Für SPD, GRÜNE und SSW gilt der Grundsatz: Bildungswege vor Asphalt, Vorrang für die Schulen. Deshalb ist wichtig, dass bei der engen Haushaltslage so viel Fördergelder und Zuwendungen wie möglich für den Straßenbau, die Behebung der Winterschäden und die Reparatur der Schlaglöcher gewonnen werden.

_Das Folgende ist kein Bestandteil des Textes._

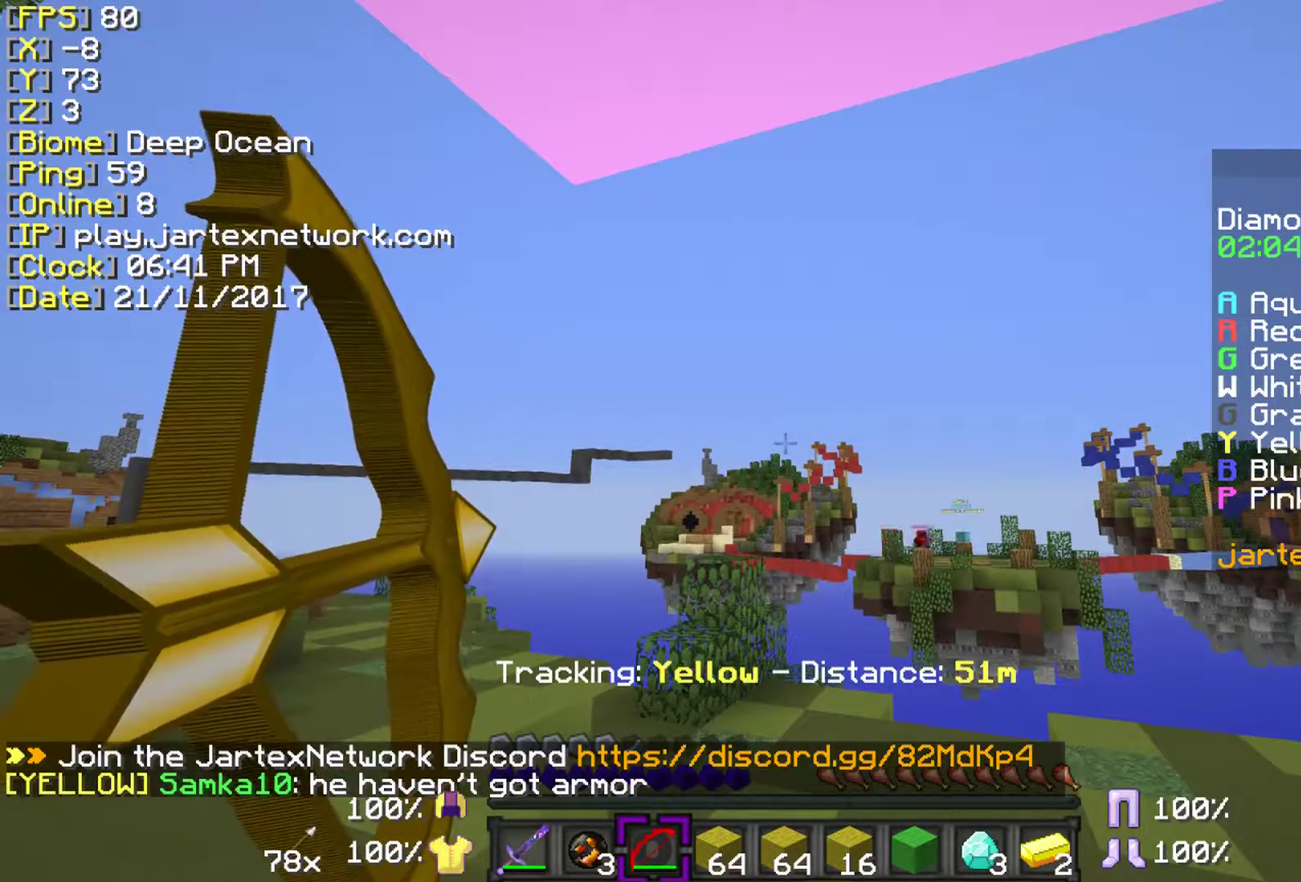
{"keys": [], "mouse": ["right"], "events": []}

Deshalb hat die Ratsversammlung die Bundesregierung und die schleswig-holsteinische Landesregierung zu einem Hilfsprogramm für die Winterschäden der Städte aufgefordert, und vernünftigerweise hat die Landesregierung Hilfen aus dem Kommunalen Investitionsfonds angekündigt. Und deshalb hat die Ratsversammlung auch ihre Bereitschaft erklärt, dazu Mittel aus der Konjunkturförderung bereitzustellen, die eigentlich für ebenfalls sinnvolle Umbaumaßnahmen auf dem Westufer vorgesehen waren, wenn die Landesregierung dem zustimmen würde. Nun allerdings hat die Landesregierung einer solchen Umwidmung der Fördermittel für die Esmarchstraße und Blücherstraße nicht zugestimmt. Deshalb werden nun die von der Ratsversammlung bereits im Juli 2009 beschlossenen Lärmschutz- und
Umbaumaßnahmen in der Esmarchstraße und in der Blücherstraße umgesetzt, damit die der Stadt zugeteilten Fördergelder nicht ersatzlos verfallen. Bei der gegenwärtigen Haushaltslage, die sich in den nächsten Jahren nicht verbessern wird, wäre jeder andere Umgang mit dem Geld der Steuerzahlerinnen und Steuerzahler unverantwortlich.

Dies erklärten der verkehrspolitische Sprecher der SPD-Ratsfraktion, Ratsherr
Achim Heinrichs, der verkehrspolitische Sprecher der Ratsfraktion von BÜNDNIS′90/DIE GRÜNEN, Ratsherr Lutz Oschmann, und Ratsfrau Antje Danker (SSW).